Moreover, the fact that they combine this position with the statement that “Biden will resolve one of the greatest capitalist crises in modern history in their [the capitalists’] favor” is an explicit avowal of the impregnability of capitalism and a repudiation of the prospects of revolution.

The article adds: “There are clearly neo-fascist and proto-fascist forces in the United States today, but there is little or no evidence that the capitalist class has turned to those forces for the purpose of destroying and replacing the institutions of bourgeois-democratic rule and crushing the working class.”

The president of the most powerful state in the world has been cultivating these fascist forces for years and had been threatening for months to invoke martial law to crush protests and set up a presidential dictatorship.

This response to Trump’s coup is consistent with the Argentine PTS’s 2020 Congress “Theses” and subsequent discussion. In a November 30 piece, the PTS ideologist and legislator Christian Castillo explains that the Argentine Morenoites view the political situation as “incipiently pre-revolutionary” with events that “pre-announce that we have major clashes between classes ahead.”

Not surprisingly, it follows that this “pre-suggests” the need to build a revolutionary party, but that for the time being they can continue their opportunist orientation to the Peronist government, parliamentarism and the trade unions. “The possibility opens for the development … of conditions for the emergence of a powerful workers, socialist and revolutionary party.” The PTS, Castillo adds, “bets it will be a key factor in the emergence of this party.”

For now, similar to how they muddled the bourgeois and reactionary character of the Democratic Party, Castillo insists that “the big bourgeoisie does not regard the Frente de Todos [Peronist government] as ‘its own’ government ...”

Fearing that events abroad might challenge this perspective, he wrote: “We do not believe that the categories of revolutionary and pre-revolutionary situations can be used at an international level … [The PTS resolution] defines the specificity of the Argentine situation and its prominent aspects as of today.”

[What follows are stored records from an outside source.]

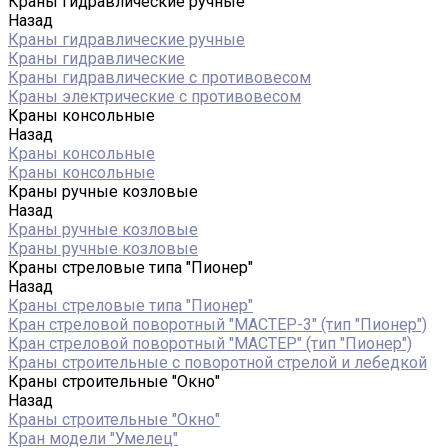
Краны гидравлические ручные
Назад
Краны гидравлические ручные
Краны гидравлические
Краны гидравлические с противовесом
Краны электрические с противовесом
Краны консольные
Назад
Краны консольные
Краны консольные
Краны ручные козловые
Назад
Краны ручные козловые
Краны ручные козловые
Краны стреловые типа "Пионер"
Назад
Краны стреловые типа "Пионер"
Кран стреловой поворотный "МАСТЕР-3" (тип "Пионер")
Кран стреловой поворотный "МАСТЕР" (тип "Пионер")
Краны строительные с поворотной стрелой и лебедкой
Краны строительные "Окно"
Назад
Краны строительные "Окно"
Кран модели "Умелец"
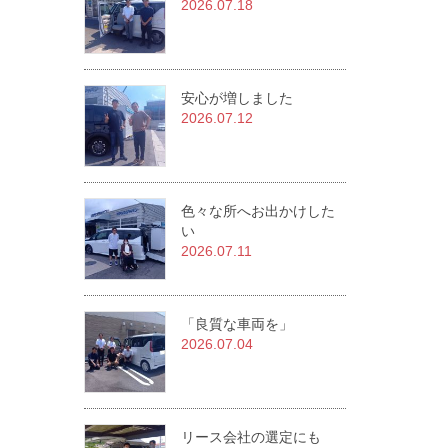
2026.07.18
安心が増しました
2026.07.12
色々な所へお出かけした
い
2026.07.11
「良質な車両を」
2026.07.04
リース会社の選定にも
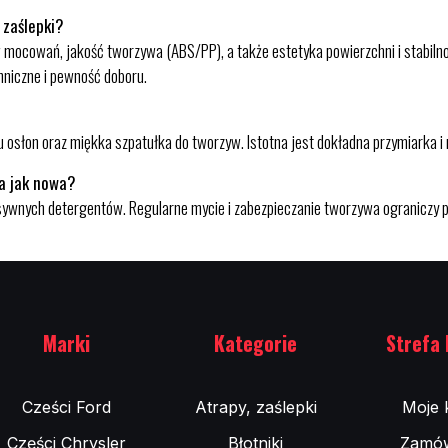
 zaślepki?
taw mocowań, jakość tworzywa (ABS/PP), a także estetyka powierzchni i stabi
hniczne i pewność doboru.
osłon oraz miękka szpatułka do tworzyw. Istotna jest dokładna przymiarka i
ła jak nowa?
sywnych detergentów. Regularne mycie i zabezpieczanie tworzywa ograniczy pł
Marki
Kategorie
Strefa 
Cześci Ford
Atrapy, zaślepki
Moje 
Części Chrysler
Błotniki
Zamów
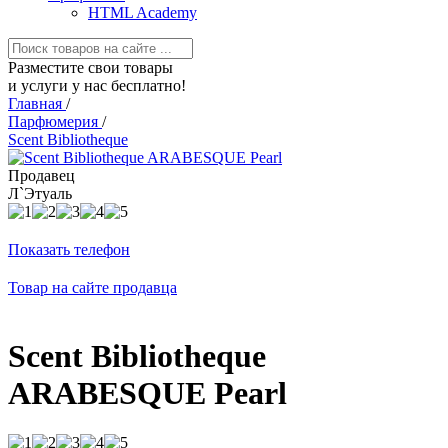
HTML Academy
Разместите свои товары
и услуги у нас бесплатно!
Главная
/
Парфюмерия
/
Scent Bibliotheque
Продавец
Л`Этуаль
Показать телефон
Товар на сайте продавца
Scent Bibliotheque
ARABESQUE Pearl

This is an open repudiation of the program of world socialist revolution embodied in Marxism and Trotsky’s Theory of Permanent Revolution, at a time in which the global pandemic and economic crisis have demonstrated the incapacity of the ruling class and its political representatives, especially in the center of world finance and imperialism, to control the forces unleashed by the world economy.

Vladimir Lenin explained in a 1914 essay that the ruling class employs two general “methods of struggle against workers.” On the one hand, there is “violence, persecution, bans and suppression,” which the entire ruling class backs during “highly critical moments in the workers’ struggle against wage-slavery.” On the other hand, in keeping with the democratic system, the ruling class employs “utmost cunning, with ruses and subterfuges aimed at spreading the ‘ideological’ influence of the bourgeoisie among the wage-slaves with the object of diverting them from their struggle against wage-slavery.”

As the crucial experience of Trump’s coup has demonstrated, in order to fight the threat of dictatorship, workers and youth in the United States, Argentina and internationally must oppose the agents of the ruling class seeking to disarm them politically. This includes the Morenoites, whose politics reflect the interests of upper middle class layers that seek greater privileges in academia, the trade unions and politics by employing such “ruses and subterfuges” against the workers.

The ICFI, which publishes the World Socialist Web Site, is the only political force that has consistently warned of the dangers represented by the Republican coup plotting and the soporifics of the Democrats and their hangers-on. The urgent conclusion that must be drawn is that the ICFI needs to be built in every country to lead a mass revolutionary political movement in the working class fighting for socialism.